Troubleshooting

The following sections describe issues you might encounter while using GKE on-prem, and how to resolve them.

Before you begin

Check the following sections before you begin troubleshooting an issue.

Diagnosing cluster issues using gkectl

Use gkectl diagnosecommands to identify cluster issues and share cluster information with Google. See Diagnosing cluster issues.

Running gkectl commands verbosely

-v5

Logging gkectl errors to stderr

--alsologtostderr

Locating gkectl logs in the admin workstation

Even if you don't pass in its debugging flags, you can view gkectl logs in the following admin workstation directory:

/home/ubuntu/.config/gke-on-prem/logs

Locating Cluster API logs in the admin cluster

If a VM fails to start after the admin control plane has started, you can try debugging this by inspecting the Cluster API controllers' logs in the admin cluster:

  1. Find the name of the Cluster API controllers Pod in the kube-system namespace, where [ADMIN_CLUSTER_KUBECONFIG] is the path to the admin cluster's kubeconfig file:

    kubectl --kubeconfig [ADMIN_CLUSTER_KUBECONFIG] -n kube-system get pods | grep clusterapi-controllers
  2. Open the Pod's logs, where [POD_NAME] is the name of the Pod. Optionally, use grep or a similar tool to search for errors:

    kubectl --kubeconfig [ADMIN_CLUSTER_KUBECONFIG] -n kube-system logs [POD_NAME] vsphere-controller-manager

Installation

Debugging F5 BIG-IP issues using the admin cluster control plane node's kubeconfig

After an installation, GKE on-prem generates a kubeconfig file in the home directory of your admin workstation named internal-cluster-kubeconfig-debug. This kubeconfig file is identical to your admin cluster's kubeconfig, except that it points directly at the admin cluster's control plane node, where the admin control plane runs. You can use the internal-cluster-kubeconfig-debug file to debug F5 BIG-IP issues.

gkectl check-config validation fails: can't find F5 BIG-IP partitions

Symptoms

Validation fails because F5 BIG-IP partitions can't be found, even though they exist.

Potential causes

An issue with the F5 BIG-IP API can cause validation to fail.

Resolution

Try running gkectl check-config again.

gkectl prepare --validate-attestations fails: could not validate build attestation

Symptoms

Running gkectl prepare with the optional --validate-attestations flag returns the following error:

could not validate build attestation for gcr.io/gke-on-prem-release/.../...: VIOLATES_POLICY
Potential causes

An attestation might not exist for the affected image(s).

Resolution

Try downloading and deploying the admin workstation OVA again, as instructed in Creating an admin workstation. If the issue persists, reach out to Google for assistance.

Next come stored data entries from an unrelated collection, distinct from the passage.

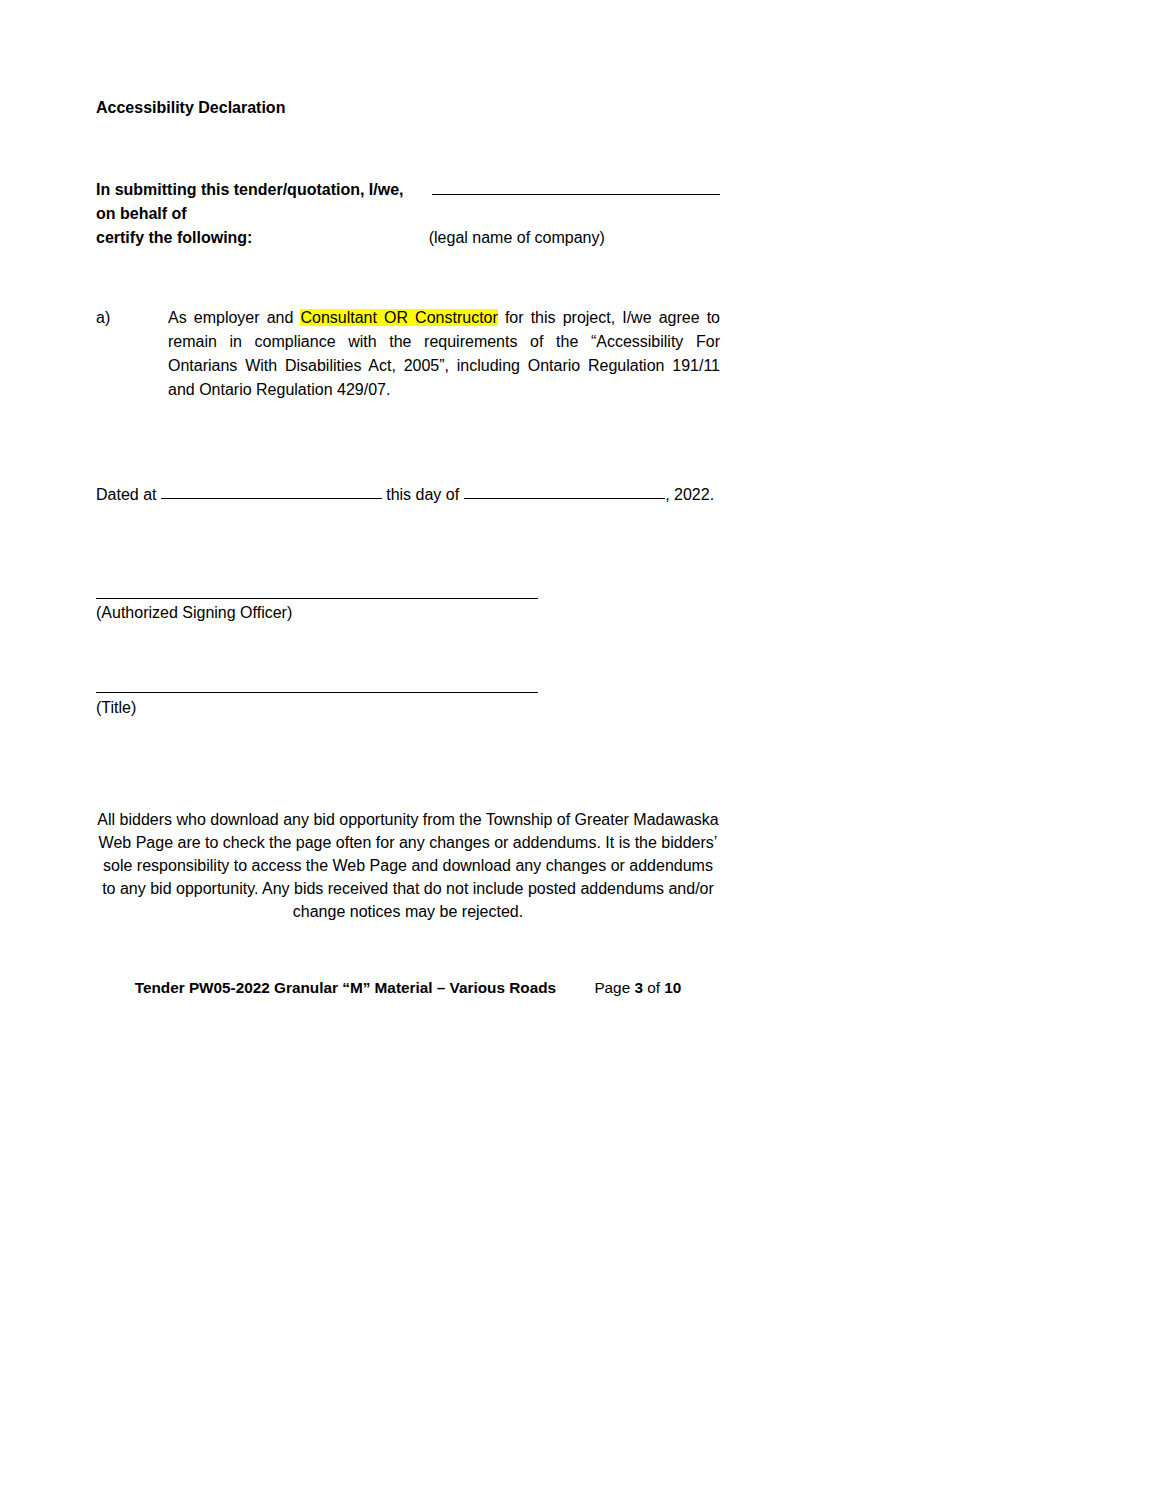Accessibility Declaration
In submitting this tender/quotation, I/we, on behalf of
certify the following: (legal name of company)
a)
As employer and Consultant OR Constructor for this project, I/we agree to remain in compliance with the requirements of the “Accessibility For Ontarians With Disabilities Act, 2005”, including Ontario Regulation 191/11 and Ontario Regulation 429/07.
Dated at this day of , 2022.
(Authorized Signing Officer)
(Title)
All bidders who download any bid opportunity from the Township of Greater Madawaska Web Page are to check the page often for any changes or addendums. It is the bidders’ sole responsibility to access the Web Page and download any changes or addendums to any bid opportunity. Any bids received that do not include posted addendums and/or change notices may be rejected.
Tender PW05-2022 Granular “M” Material – Various Roads Page 3 of 10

Debugging using the bootstrap cluster's logs

During installation, GKE on-prem creates a temporary bootstrap cluster. After a successful installation, GKE on-prem deletes the bootstrap cluster, leaving you with your admin cluster and user cluster. Generally, you should have no reason to interact with this cluster.

If something goes wrong during an installation, and you did pass --cleanup-external-cluster=false to gkectl create cluster, you might find it useful to debug using the bootstrap cluster's logs. You can find the Pod, and then get its logs:

kubectl --kubeconfig /home/ubuntu/.kube/kind-config-gkectl get pods -n kube-system
kubectl --kubeconfig /home/ubuntu/.kube/kind-config-gkectl -n kube-system get logs [POD_NAME]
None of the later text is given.